La préservation de ces droits est d’une importance vitale maintenant, non seulement pour nous qui les apprécient, mais à tout l’avenir de la civilisation chrétienne.
Le travail américain a désormais une énorme responsabilité dans la victoire de cette guerre la plus brutale et la plus terrible.
Dans nos usines et magasins et arsenaux, nous construisons des armes sur une grande échelle dans son ampleur. À tous les fronts de bataille de ce monde, ces armes sont envoyées, le jour et la nuit, au-dessus des mers et dans les airs. Et cette nation conçoit et développe maintenant de nouvelles armes de pouvoir sans précédent envers le maintien de la démocratie.
Pourquoi faisons-nous cela? Pourquoi sommes-nous déterminés à consacrer l’ensemble de notre effort industriel à la poursuite d’une guerre qui n’a pas encore réellement touché nos propres côtes?
Nous ne sommes pas un peuple guerrier. Nous n’avons jamais cherché la gloire en tant que nation de guerriers. Nous ne sommes pas intéressés par l’agression. Nous ne sommes pas intéressés – comme les dictateurs le sont – dans le pillage. Nous ne convoites pas un pouce carré du territoire d’une autre nation.
Notre vaste effort, et l’unité de l’objectif qui inspire cet effort, sont dus uniquement à notre reconnaissance du fait que nos droits fondamentaux – y compris les droits du travail – sont menacés par la violence violente d’Hitler de gouverner le monde.
Ces droits ont été établis par nos ancêtres sur le terrain de la bataille. Ils ont été défendus – à grand coût mais avec un grand succès – sur le terrain de la bataille, ici sur notre propre sol, et à l’étranger, et sur toutes les mers du monde entier.
Il n’y a jamais eu un moment dans notre histoire où les Américains n’étaient pas prêts à se lever comme des hommes libres et à se battre pour leurs droits.
En période d’urgence nationale, un fait nous est ramené, clairement et de manière décisive – le fait que tous nos droits sont interdépendants.
Le droit de liberté de culte ne signifierait rien sans la liberté d’expression. Et les droits du travail libre tels que nous les connaissons aujourd’hui ne pourraient pas survivre sans les droits de la libre entreprise.
C’est le lien indestructible qui est entre nous – entre nous tous les Américains: interdépendance des intérêts, privilèges, opportunités, responsabilités – interdépendance des droits.
C’est ce qui nous unit – des hommes et des femmes de toutes les sections, de toutes les races, de toutes confessions, de toutes les professions, de toutes les croyances politiques. C’est pourquoi nous avons pu défier et frustrer les ennemis qui pensaient qu’ils pourraient nous diviser et nous conquérir de l’intérieur.

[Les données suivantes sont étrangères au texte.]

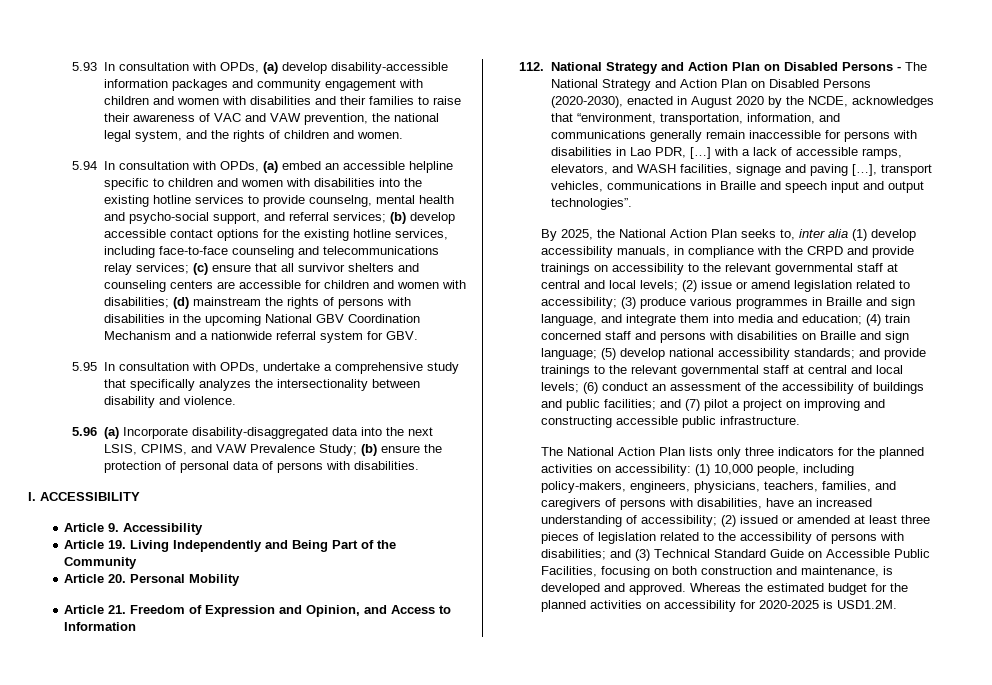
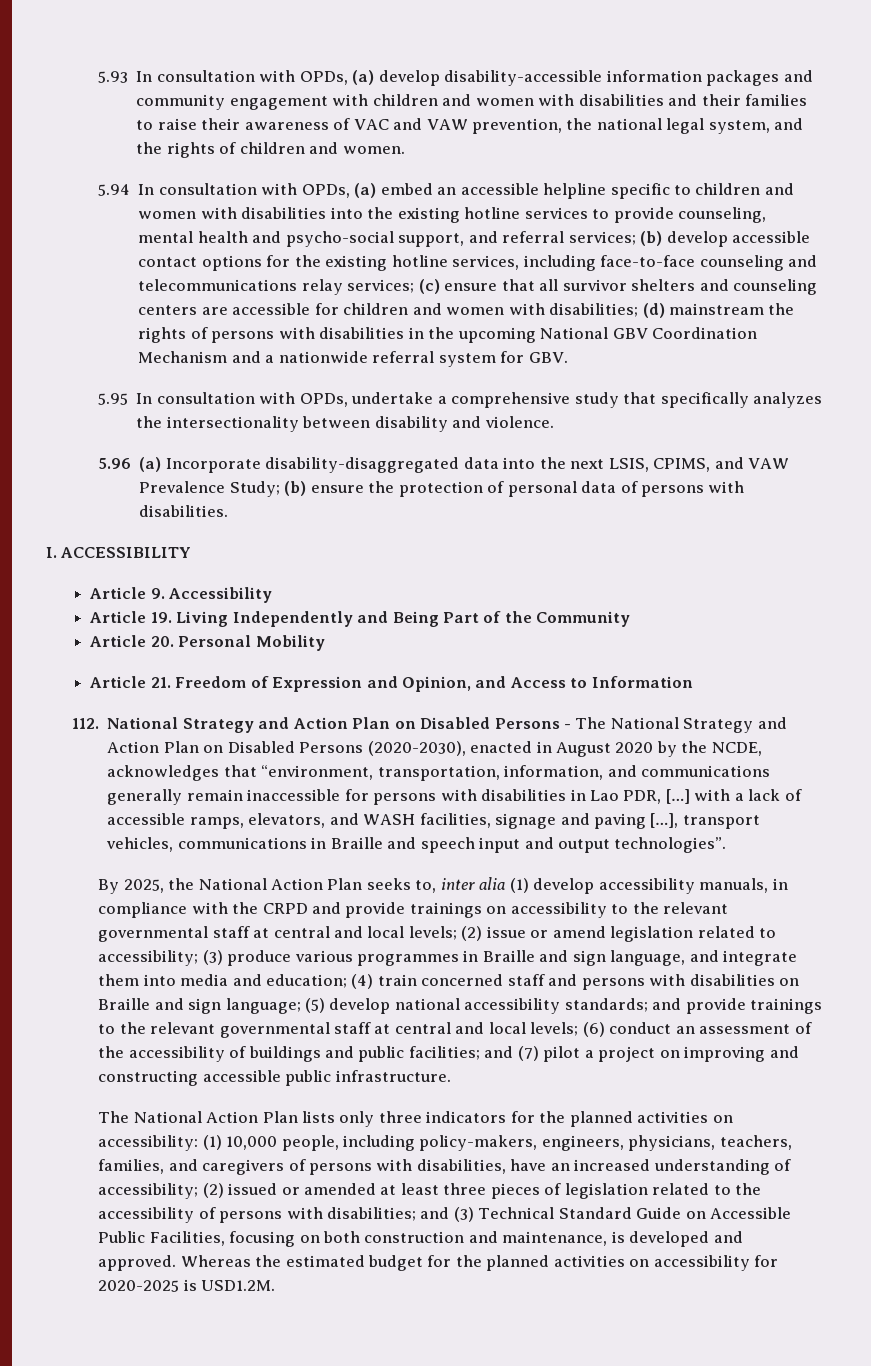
[308,195,372,207] counselng, -> [677,207,766,223] counseling,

Ces ennemis savent tous que nous possédons une forte marine – une marine gagnant en force. Ils savent que cette marine – tant que les marines de l’Empire britannique et des Pays-Bas et de la Norvège et de la Russie – peuvent ensemble garantir la liberté des mers. Ces ennemis savent également que si ces autres marines sont détruites, la marine américaine ne peut pas maintenant, ou à l’avenir, maintenir la liberté des mers contre tout le reste du monde.
Ces ennemis savent que notre armée augmente quotidiennement dans sa force globale.
Ces ennemis savent qu’aujourd’hui les principaux combattants américains dans les batailles qui font désormais rage sont ceux qui sont engagés dans l’industrie américaine, les employeurs et les employés.
Ces ennemis savent que le cours de la production américaine au cours de la dernière année a montré d’énormes gains et que le produit de ces industries se déplace vers les fronts de bataille contre l’hitlérisme dans un volume croissant chaque jour.
Mais ces ennemis savent également que notre effort américain n’est pas encore suffisant – et qu’à moins que nous n’étendons le total de notre production et que nous ne le sauvegardez plus sur ses voyages vers les champs de bataille, ces ennemis prendront cœur à pousser leur attaque dans des champs – ancienne et nouvelle.

Je donne un avertissement solennel à ceux qui pensent qu’Hitler a été bloqué et interrompu, qu’ils font une hypothèse très dangereuse. Quand dans une guerre, votre ennemi semble faire des progrès plus lents que l’année précédente, c’est le moment même pour frapper avec une force redoublée – à jeter plus d’énergie dans le travail de le vaincre – pour terminer pendant toujours la menace de la conquête mondiale et ainsi mettre fin à toutes les discussions ou à la pensée de toute paix fondée sur un compromis avec le mal lui-même.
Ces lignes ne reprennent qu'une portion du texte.